Goal of the exercise: Render the data below as a Markdown table with two columns, Row and Line. Put one nonblank line per row, numbered in order, and leave out blank lines.

Source records:
* start *
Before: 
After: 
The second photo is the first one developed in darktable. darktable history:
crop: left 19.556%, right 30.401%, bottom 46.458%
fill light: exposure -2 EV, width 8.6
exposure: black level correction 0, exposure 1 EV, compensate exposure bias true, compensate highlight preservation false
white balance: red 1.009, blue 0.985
* end *
Task output:
| Row | Line |
|---|---|
| 1 | Before:  |
| 2 | After:  |
| 3 | The second photo is the first one developed in darktable. darktable history: |
| 4 | crop: left 19.556%, right 30.401%, bottom 46.458% |
| 5 | fill light: exposure -2 EV, width 8.6 |
| 6 | exposure: black level correction 0, exposure 1 EV, compensate exposure bias true, compensate highlight preservation false |
| 7 | white balance: red 1.009, blue 0.985 |